Die Geschichte gefällt mir insgesamt sehr gut. Sie ist in typischer Titania-Qualität inszeniert und mit durchweg gut aufgelegten und passenden Sprechern umgesetzt worden. Top Arbeit!

Ein paar Kleinigkeiten muss ich aber doch loswerden. :]

Ich bin mit dem Holmes-Universum nur unterdurchschnittlich vertraut und habe deshalb nicht schlecht gestaunt, dass die besten Ermittler Londons (Inspector Gregson und Lestrade) wie totale Anfänger dargestellt werden, denen es wichtiger ist, den jeweils anderen dumm aussehen zu lassen, als den Fall zu lösen. Dabei zertrampeln sie wichtige Spuren, übersehen/ignorieren Indizien und folgen souverän der falschen Fährte.
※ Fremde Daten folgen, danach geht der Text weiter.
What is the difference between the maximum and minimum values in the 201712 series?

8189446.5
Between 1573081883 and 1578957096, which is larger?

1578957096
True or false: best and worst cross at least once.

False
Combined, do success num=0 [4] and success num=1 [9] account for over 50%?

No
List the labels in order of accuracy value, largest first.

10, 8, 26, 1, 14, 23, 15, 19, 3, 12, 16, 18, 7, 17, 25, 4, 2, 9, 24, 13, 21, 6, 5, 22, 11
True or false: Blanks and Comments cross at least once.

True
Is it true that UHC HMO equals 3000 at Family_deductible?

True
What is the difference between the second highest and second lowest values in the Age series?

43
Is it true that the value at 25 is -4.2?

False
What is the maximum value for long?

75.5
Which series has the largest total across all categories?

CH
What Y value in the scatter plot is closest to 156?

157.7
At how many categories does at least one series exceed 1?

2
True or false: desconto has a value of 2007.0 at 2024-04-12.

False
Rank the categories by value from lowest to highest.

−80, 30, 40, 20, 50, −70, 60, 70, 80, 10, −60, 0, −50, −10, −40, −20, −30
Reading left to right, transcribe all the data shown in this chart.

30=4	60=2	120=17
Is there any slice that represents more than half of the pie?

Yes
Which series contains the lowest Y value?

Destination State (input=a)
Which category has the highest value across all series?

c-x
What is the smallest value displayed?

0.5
Dabei machen die Herren kaum große Worte, im Gegenteil - überwiegend hört man sie knurren und grummeln, wobei es der routinierten Schauspielkunst von Peter Reinhardt und Lutz Reichert zu verdanken ist, dass man als Hörer unterscheiden kann, ob es nun ein überraschtes, verärgertes, genervtes, nachdenkliches, aufgeschrecktes, schadenfrohes oder verwirrtes Knurren ist. Naja, jedenfalls wirkt Sherlock gegen die beiden wie Gott persönlich, und das war wohl auch beabsichtigt. :pfeif:

Aufgefallen (weder positiv noch negativ) ist mir eine gewisse Redundanz. Manche Dinge werden zwei- oder gar dreimal erwähnt. Vermutlich, damit man sie über die lange Strecke nicht vergisst.

Insgesamt kann ich die schöne, atmosphärische Geschichte ebenfalls empfehlen und wünsche allen mindestens genauso viel Spaß beim Hören, wie ich hatte!
Ein Dankeschön nochmal an dich @acquire für den Tipp!